Creating a new derived builder image

In the case of pulling the S2I scripts from a separate web server, although it allowed the custom scripts to be applied to multiple applications, a change to the scripts can't be used to trigger a new build of all applications relying on the scripts.

If you need to be able to trigger builds when the custom S2I scripts are changed, you will need to create a new derived Docker image. In this image you will supply your own versions of the scripts. A new build of applications dependent on the scripts, would then be able to be triggered by updating the builder image.

FROM centos/python-27-centos7

USER root

COPY assemble /usr/libexec/s2i/
COPY run /usr/libexec/s2i/

USER 1001

If you override the existing scripts by copying over the originals, then you may need to switch to the root user to ensure you have the appropriate access to replace the originals. Ensure you set USER back to the integer UID of the default S2I user defined by the S2I builder image.

By replacing the original scripts you will not though be able to invoke them if your own scripts were intended just as wrappers around the originals.

A better way is to copy your versions of the S2I scripts to a new location and update the io.openshift.s2i.scripts-url label on the Docker image, which is used to indicate where the scripts are located.

FROM centos/python-27-centos7

COPY assemble /opt/app-root/s2i/bin/
COPY run /opt/app-root/s2i/bin/

LABEL io.openshift.s2i.scripts-url="image:///opt/app-root/s2i/bin"

This new Docker image could be built externally to OpenShift and pushed up to a registry so it can be used, or you could use oc new-build to build it in OpenShift. Subsequent builds would then use the resulting Docker image as the S2I builder instead of python:2.7.

Note that we create a new derived Docker image rather than fork the source code repository for the original builder. This is because if a fork of the source code for the original builder was made, you would then need to maintain it and keep it up to date with respect to the original source code.

By instead creating a derived image and only overriding the S2I scripts, we can rely on triggers to automatically rebuild the derived Docker image when the base image for the original builder is updated. This ensures we automatically get any security updates in any packages installed as part of the original builder image, as well as any of its base images.

Wrapping existing S2I builder scripts

As already mentioned, one reason for wanting to provide your own S2I builder scripts is to wrap the default scripts provided with a S2I builder, rather than replace them. You may want to do this to perform additional post build actions or pre deployment steps. A couple of warnings are worth mentioning if wanting to do this.

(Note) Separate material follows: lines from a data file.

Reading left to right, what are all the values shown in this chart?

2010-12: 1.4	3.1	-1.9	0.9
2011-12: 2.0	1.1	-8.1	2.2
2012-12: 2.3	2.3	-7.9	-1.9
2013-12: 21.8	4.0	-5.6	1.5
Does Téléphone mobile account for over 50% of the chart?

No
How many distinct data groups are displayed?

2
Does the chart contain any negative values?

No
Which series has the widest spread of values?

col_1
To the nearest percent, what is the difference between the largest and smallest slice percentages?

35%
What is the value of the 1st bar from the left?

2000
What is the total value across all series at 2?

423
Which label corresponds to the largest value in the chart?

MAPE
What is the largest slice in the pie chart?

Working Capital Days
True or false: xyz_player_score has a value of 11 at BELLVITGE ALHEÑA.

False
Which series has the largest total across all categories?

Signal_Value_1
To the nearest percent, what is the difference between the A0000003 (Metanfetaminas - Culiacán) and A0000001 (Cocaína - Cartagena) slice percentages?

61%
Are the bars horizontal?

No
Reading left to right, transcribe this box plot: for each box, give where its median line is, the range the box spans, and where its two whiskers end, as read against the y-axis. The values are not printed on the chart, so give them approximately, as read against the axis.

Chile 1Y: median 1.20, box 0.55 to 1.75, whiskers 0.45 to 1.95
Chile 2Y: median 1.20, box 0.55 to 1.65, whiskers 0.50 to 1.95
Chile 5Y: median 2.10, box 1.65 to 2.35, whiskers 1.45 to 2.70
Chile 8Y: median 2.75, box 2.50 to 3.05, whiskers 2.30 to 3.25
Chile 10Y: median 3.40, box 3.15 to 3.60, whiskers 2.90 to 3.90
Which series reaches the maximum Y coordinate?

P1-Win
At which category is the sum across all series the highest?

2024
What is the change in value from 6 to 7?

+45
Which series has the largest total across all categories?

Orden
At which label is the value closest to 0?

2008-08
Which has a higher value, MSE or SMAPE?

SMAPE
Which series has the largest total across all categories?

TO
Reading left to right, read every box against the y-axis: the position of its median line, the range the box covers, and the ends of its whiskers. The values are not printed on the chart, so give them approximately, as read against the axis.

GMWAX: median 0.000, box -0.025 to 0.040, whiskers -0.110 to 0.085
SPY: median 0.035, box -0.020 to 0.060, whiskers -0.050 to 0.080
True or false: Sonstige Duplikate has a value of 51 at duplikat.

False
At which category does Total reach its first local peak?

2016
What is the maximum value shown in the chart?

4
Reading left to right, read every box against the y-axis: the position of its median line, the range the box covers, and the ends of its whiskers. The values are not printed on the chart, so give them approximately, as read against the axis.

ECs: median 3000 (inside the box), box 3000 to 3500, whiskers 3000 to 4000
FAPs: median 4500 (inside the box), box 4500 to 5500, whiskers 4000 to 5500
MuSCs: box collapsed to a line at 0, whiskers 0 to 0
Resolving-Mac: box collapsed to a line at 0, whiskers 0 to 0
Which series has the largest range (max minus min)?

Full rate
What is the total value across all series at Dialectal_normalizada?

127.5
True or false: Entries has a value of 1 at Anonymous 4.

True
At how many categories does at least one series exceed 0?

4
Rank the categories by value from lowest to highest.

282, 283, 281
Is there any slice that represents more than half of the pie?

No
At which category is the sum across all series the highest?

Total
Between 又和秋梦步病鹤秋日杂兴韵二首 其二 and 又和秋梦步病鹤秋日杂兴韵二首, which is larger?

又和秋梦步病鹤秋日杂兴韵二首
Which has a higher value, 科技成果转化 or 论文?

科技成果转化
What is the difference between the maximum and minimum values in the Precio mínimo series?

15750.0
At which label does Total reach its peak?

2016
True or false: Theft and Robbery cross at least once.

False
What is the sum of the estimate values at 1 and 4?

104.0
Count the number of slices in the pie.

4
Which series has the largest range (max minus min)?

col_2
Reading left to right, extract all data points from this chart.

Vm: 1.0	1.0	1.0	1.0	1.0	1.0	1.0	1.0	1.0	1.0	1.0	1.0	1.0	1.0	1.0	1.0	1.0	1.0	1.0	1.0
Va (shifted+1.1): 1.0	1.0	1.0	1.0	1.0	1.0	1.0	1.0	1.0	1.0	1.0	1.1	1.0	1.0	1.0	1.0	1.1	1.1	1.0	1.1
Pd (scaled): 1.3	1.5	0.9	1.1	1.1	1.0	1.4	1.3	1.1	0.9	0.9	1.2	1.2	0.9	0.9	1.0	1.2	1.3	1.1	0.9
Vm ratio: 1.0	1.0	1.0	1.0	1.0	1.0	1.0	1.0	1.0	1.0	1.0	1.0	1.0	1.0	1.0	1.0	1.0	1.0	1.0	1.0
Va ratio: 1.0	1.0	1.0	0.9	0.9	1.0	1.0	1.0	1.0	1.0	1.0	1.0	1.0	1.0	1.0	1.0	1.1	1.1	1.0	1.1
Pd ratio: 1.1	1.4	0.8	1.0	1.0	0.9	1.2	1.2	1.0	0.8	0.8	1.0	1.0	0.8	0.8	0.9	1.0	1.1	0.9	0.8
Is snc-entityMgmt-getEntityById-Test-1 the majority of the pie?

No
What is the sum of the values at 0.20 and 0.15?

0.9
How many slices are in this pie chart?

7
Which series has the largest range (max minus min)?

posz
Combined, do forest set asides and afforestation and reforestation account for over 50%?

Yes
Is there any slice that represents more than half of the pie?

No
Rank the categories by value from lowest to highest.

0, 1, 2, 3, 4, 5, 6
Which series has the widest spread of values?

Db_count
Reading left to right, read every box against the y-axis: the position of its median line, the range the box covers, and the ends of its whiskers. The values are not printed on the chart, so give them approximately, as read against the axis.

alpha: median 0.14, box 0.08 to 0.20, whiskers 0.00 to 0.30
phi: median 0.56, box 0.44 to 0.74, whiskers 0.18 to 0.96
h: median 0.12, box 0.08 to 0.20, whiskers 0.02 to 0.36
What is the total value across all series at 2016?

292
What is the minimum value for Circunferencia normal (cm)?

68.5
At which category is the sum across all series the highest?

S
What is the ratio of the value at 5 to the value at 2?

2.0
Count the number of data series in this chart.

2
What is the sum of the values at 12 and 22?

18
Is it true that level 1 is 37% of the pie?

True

The first is that if wanting to run actions prior to the original assemble script being run, be aware that your application source code will not have been copied into place at that point. This is because it is the assemble script that copies it to the final location. You will need to look at how the existing assemble script works and replicate the steps if the additional actions you need to run require the source code to be in its final location.

The second is that when wrapping the run script, ensure that the original run script is invoked using exec so that the process for the original script replaces the current process. This is to ensure that the original run script still runs as process ID 1. If this is not done, signal propagation to your hosted application may not work correctly and you will see issues when the container is being shut down.